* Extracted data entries
/---
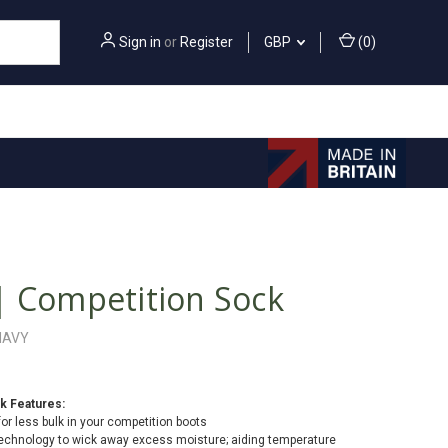
Sign in
or
Register
GBP
(
0
)
| Competition Sock
NAVY
k Features:
for less bulk in your competition boots
chnology to wick away excess moisture; aiding temperature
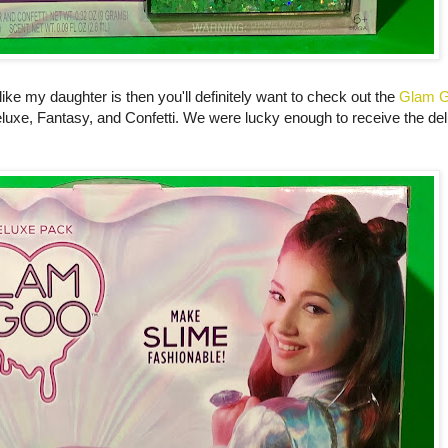
d like my daughter is then you'll definitely want to check out the
Glam 
eluxe, Fantasy, and Confetti. We were lucky enough to receive the delu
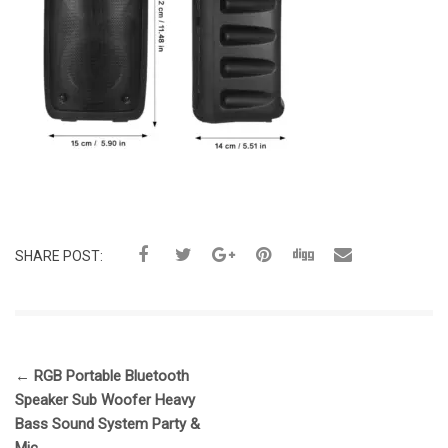
SHARE POST:
←
RGB Portable Bluetooth
Speaker Sub Woofer Heavy
Bass Sound System Party &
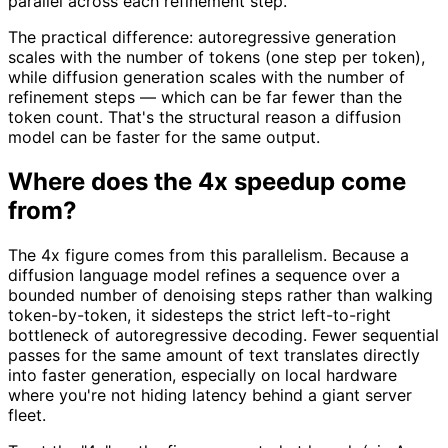
parallel across each refinement step.
The practical difference: autoregressive generation
scales with the number of tokens (one step per token),
while diffusion generation scales with the number of
refinement steps — which can be far fewer than the
token count. That's the structural reason a diffusion
model can be faster for the same output.
Where does the 4x speedup come
from?
The 4x figure comes from this parallelism. Because a
diffusion language model refines a sequence over a
bounded number of denoising steps rather than walking
token-by-token, it sidesteps the strict left-to-right
bottleneck of autoregressive decoding. Fewer sequential
passes for the same amount of text translates directly
into faster generation, especially on local hardware
where you're not hiding latency behind a giant server
fleet.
\---
* EXERCISE DESCRIPTION
Using the data above, extract exactly the lines from the one that holds "bounded number of" to the one that holds "into faster generation, especially", both ends included, and no others.

* ANSWER AREA
bounded number of denoising steps rather than walking
token-by-token, it sidesteps the strict left-to-right
bottleneck of autoregressive decoding. Fewer sequential
passes for the same amount of text translates directly
into faster generation, especially on local hardware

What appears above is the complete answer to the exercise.